** Textauszug **
/---

Im Zuge eines Aktionsplans wollte die ehemalige Bundesregierung Rechtsextremisten entwaffnen. Recherchen von NDR und WDR zeigen, dass dieses Ziel noch in weiter Ferne liegt.

Von Reiko Pinkert, Hannes Stepputat, NDR, und Florian Flade, WDR

Nachdem im Februar 2020 der Attentäter von Hanau erst neun Menschen aus rassistischen Motiven erschossen und schließlich seine Mutter und sich selbst getötet hatte, begann eine Debatte über das Waffenrecht in Deutschland. Denn seine Waffen besaß der Mann legal, obwohl er den Behörden schon zuvor aufgefallen war. Er war jahrelang Sportschütze gewesen und hatte die Erlaubnis, Schusswaffen zu besitzen.

Zwei Jahre später, in einer Rede zum Gedenken an den Anschlag, kündigte die damalige Innenministerin Nancy Faeser (SPD) an, das Waffenrecht weiter verschärfen zu wollen. Unter anderem sollten Extremisten ihre Waffen leichter entzogen werden können oder eine Waffenerlaubnis gar nicht erst erteilt werden. „Wir werden sehr konsequent die Waffen entziehen“, sagte Faeser damals.

\---

** Aufgaben **
[1] Wie lautet der Satz „Denn seine Waffen besaß der Mann legal, obwohl er den Behörden schon zuvor aufgefallen war.“ aus dem Textauszug auf Englisch?
[2] Kopieren Sie aus dem Textauszug die Passage zwischen „Von Reiko Pinkert, Hannes“ und „Schusswaffen zu besitzen.“, beide Stellen eingeschlossen.
[3] Zum Textauszug über das Waffenrecht:
(a) In welchem Monat und Jahr erschoss der Attentäter von Hanau neun Menschen?
(b) Was war der Mann jahrelang gewesen?
(c) Welches Amt hatte Nancy Faeser damals inne?
Die Datensätze stehen in keinem Zusammenhang mit dem Textauszug.

** Bereitgestellte Daten **

/---

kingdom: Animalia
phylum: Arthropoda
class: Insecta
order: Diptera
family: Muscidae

\---
/---

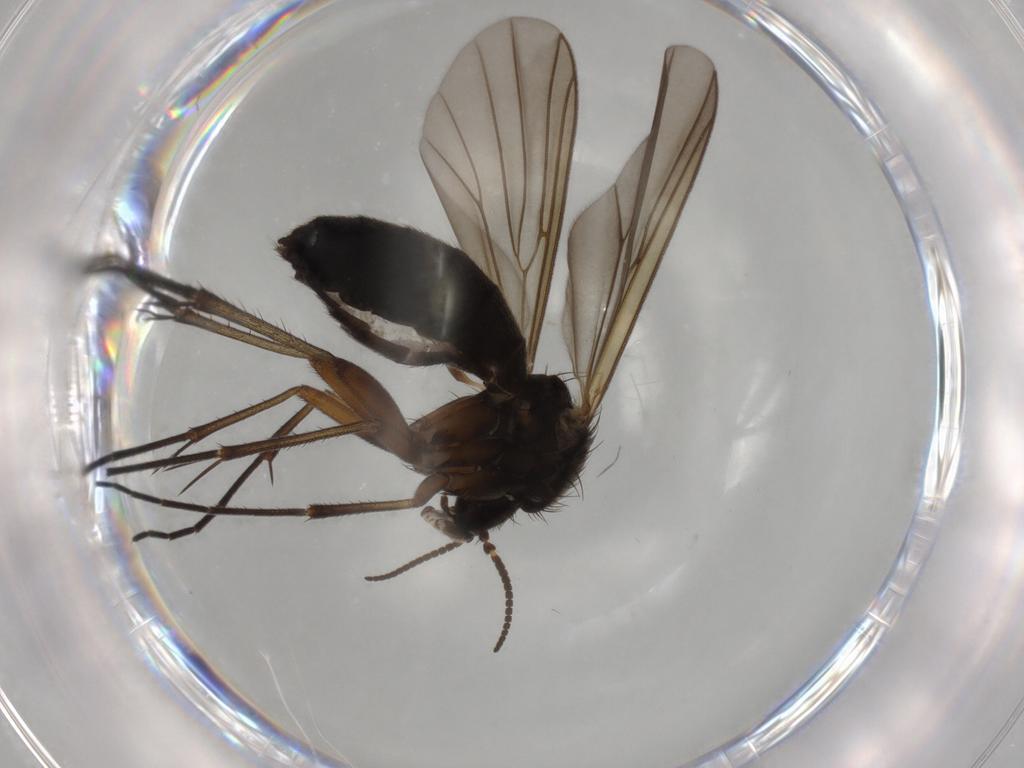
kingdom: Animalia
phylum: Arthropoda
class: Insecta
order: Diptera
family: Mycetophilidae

\---
/---

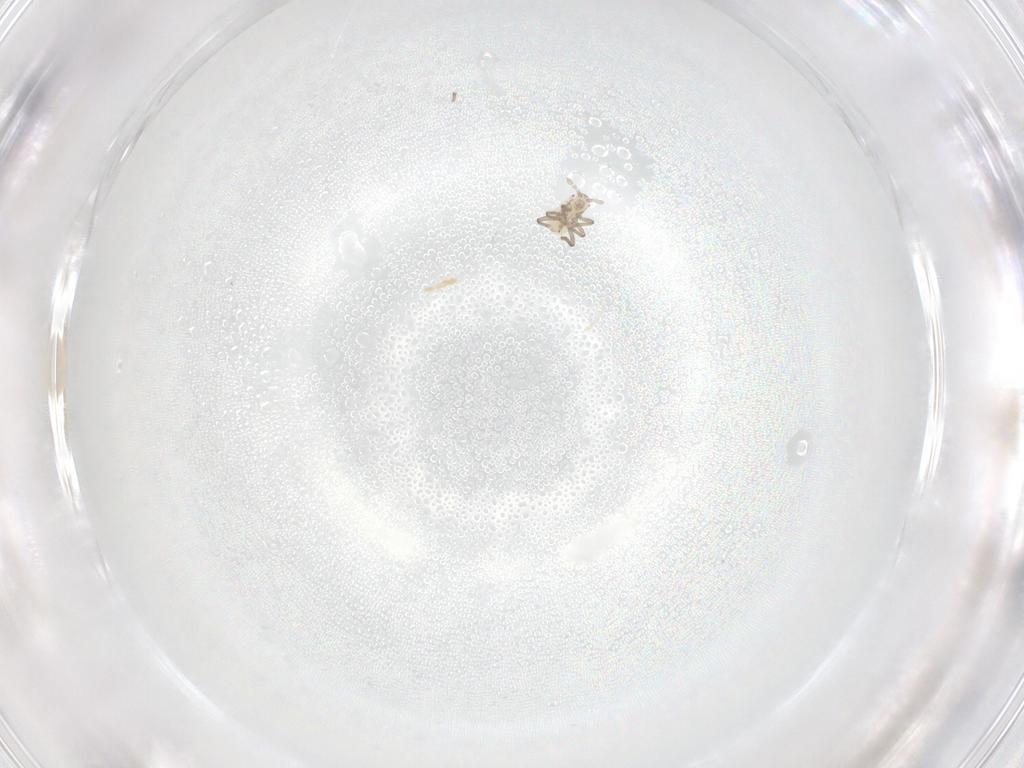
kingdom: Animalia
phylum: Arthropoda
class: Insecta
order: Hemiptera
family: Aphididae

\---

** Lösungen **
[1] For the man owned his weapons legally, even though he had already come to the attention of the authorities before.

[2]
Von Reiko Pinkert, Hannes Stepputat, NDR, und Florian Flade, WDR

Nachdem im Februar 2020 der Attentäter von Hanau erst neun Menschen aus rassistischen Motiven erschossen und schließlich seine Mutter und sich selbst getötet hatte, begann eine Debatte über das Waffenrecht in Deutschland. Denn seine Waffen besaß der Mann legal, obwohl er den Behörden schon zuvor aufgefallen war. Er war jahrelang Sportschütze gewesen und hatte die Erlaubnis, Schusswaffen zu besitzen.

[3]
(a) Im Februar 2020.
(b) Sportschütze.
(c) Sie war Innenministerin.